Bitrock Capital expressed strong confidence in Interlace’s vision and capabilities.

“The Bitrock team is really impressed with Interlace’s technological and product capabilities. In only a couple years they have developed effective and compliant solutions to help cross border merchants make and receive payments,” said Alfred Shang, Founding partner at Bitrock Capital. “We think Interlace is uniquely positioned to capture the significant opportunities in the global payment markets with its young and eager management team and robust fintech capabilities. Bitrock will continue to support Interlace’s strategic and business development to create exceptional value for exporters and merchants as they navigate the challenging global trade and finance markets.”

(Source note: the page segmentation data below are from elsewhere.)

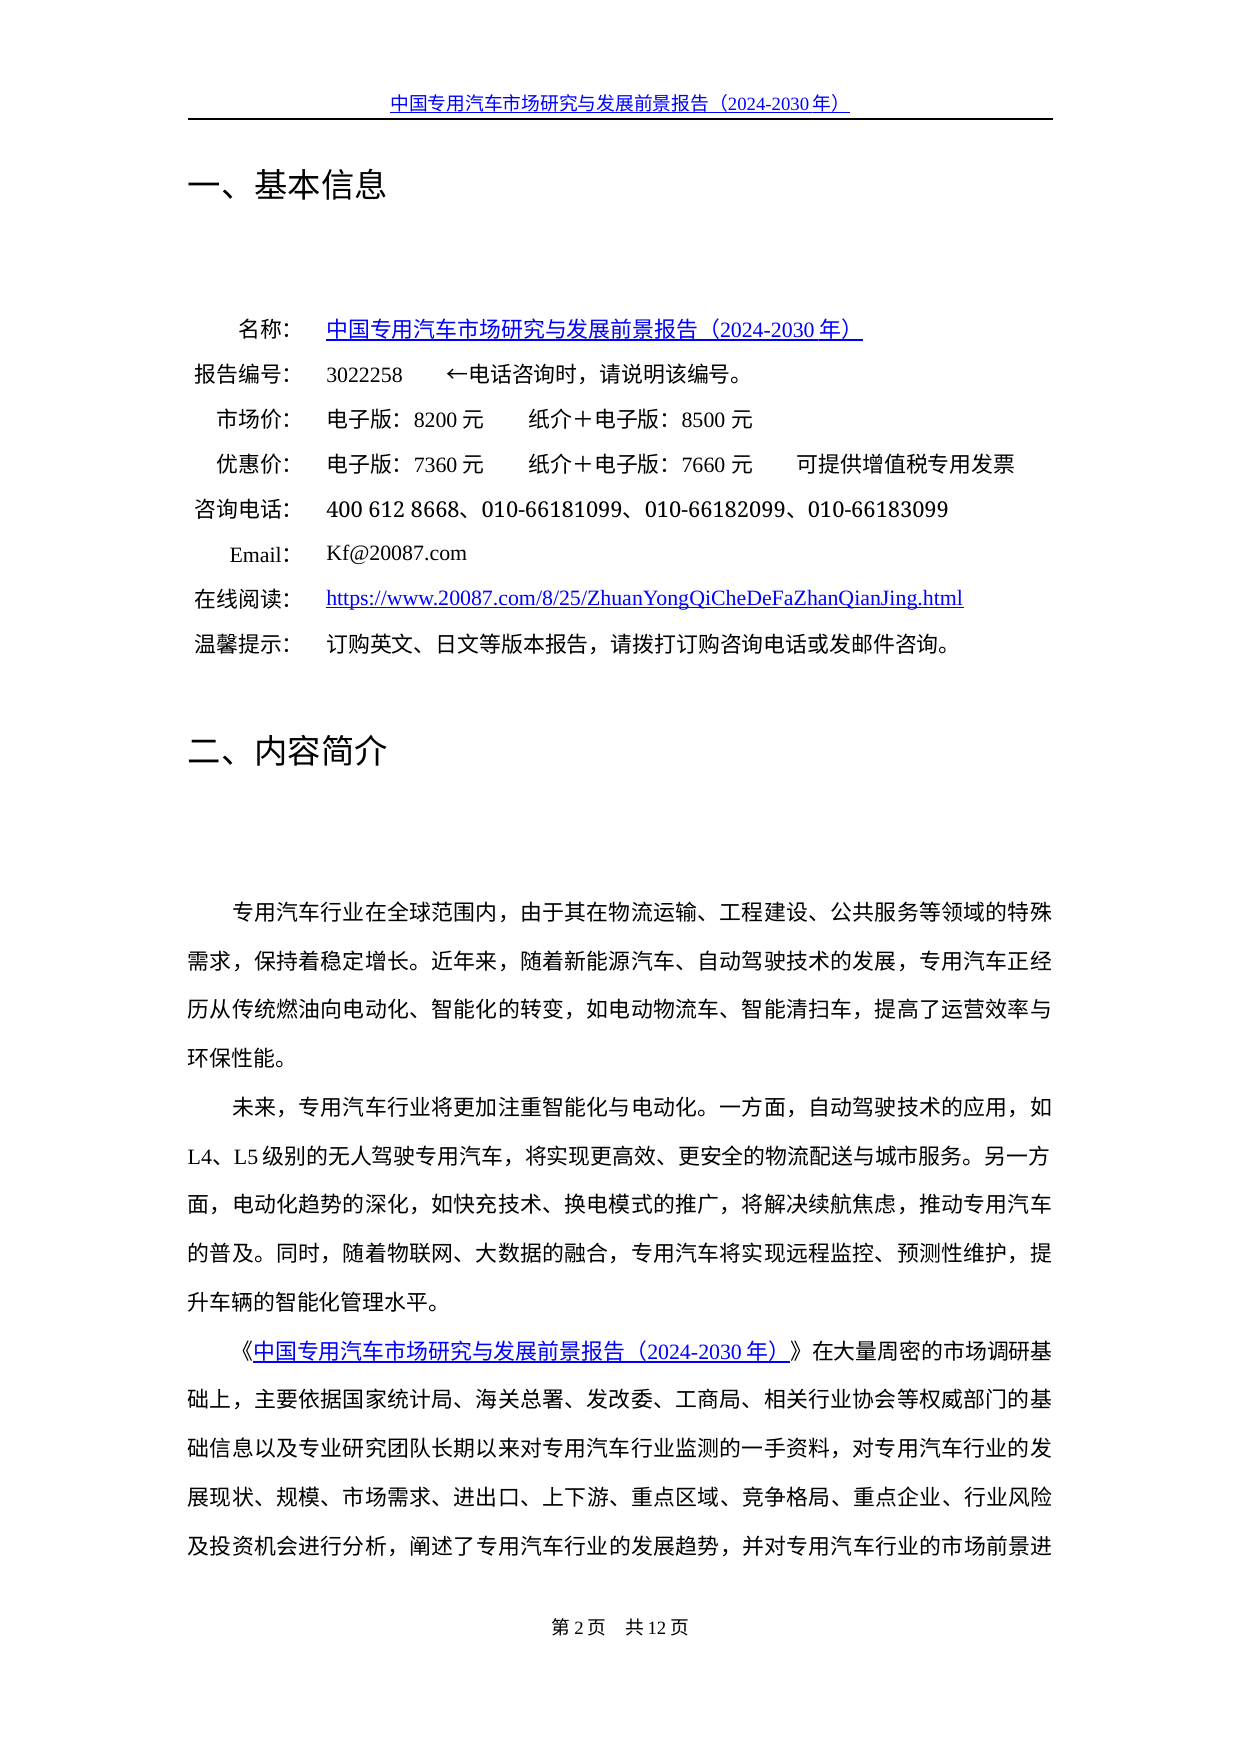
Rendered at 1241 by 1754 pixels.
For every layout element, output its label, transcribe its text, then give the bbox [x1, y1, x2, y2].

table_cell 优惠价： [167, 447, 315, 492]
table_cell 3022258 ←电话咨询时，请说明该编号。 [315, 357, 1073, 402]
table_cell 订购英文、日文等版本报告，请拨打订购咨询电话或发邮件咨询。 [315, 627, 1073, 672]
table_cell 市场价： [167, 402, 315, 447]
table_cell 在线阅读： [167, 582, 315, 627]
title 二、内容简介 [187, 717, 1053, 782]
table_cell Email： [167, 537, 315, 582]
table_cell 咨询电话： [167, 492, 315, 537]
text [187, 894, 1053, 1561]
table_cell 报告编号： [167, 357, 315, 402]
table_header 中国专用汽车市场研究与发展前景报告（2024-2030年） [315, 312, 1073, 357]
table_cell 电子版：7360 元 纸介＋电子版：7660 元 可提供增值税专用发票 [315, 447, 1073, 492]
table_cell 400 612 8668、010-66181099、010-66182099、010-66183099 [315, 492, 1073, 537]
table_cell 电子版：8200 元 纸介＋电子版：8500 元 [315, 402, 1073, 447]
table_cell 温馨提示： [167, 627, 315, 672]
table_header 名称： [167, 312, 315, 357]
title 一、基本信息 [187, 150, 1053, 215]
table_cell [315, 582, 1073, 627]
table_cell Kf@20087.com [315, 537, 1073, 582]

Founded in 2019, Interlace delivers the most efficient and cost-effective cross-border, cross-currency, and cross-system financial solutions for Web3, cross-border e-commerce, B2B trade, developers, and more. Operating in strict compliance with global regulations, Interlace holds the highest security certification in the international card payment industry, PCI-DSS Level 1, and is licensed in the United States, Hong Kong, and Lithuania.

About Interlace

Interlace is an enterprise-level global card issuance and digital asset management company based in Singapore, dedicated to delivering efficient and cost-effective cross-border, cross-currency, and cross-system financial solutions. Serving sectors such as Web3, cross-border e-commerce, B2B trade, and software developers, Interlace operates in strict compliance with global regulations. The company holds the PCI-DSS Level 1 security certification and is licensed in the United States, Hong Kong, and Lithuania. Interlace is committed to innovating financial technology solutions that facilitate seamless global transactions and connectivity.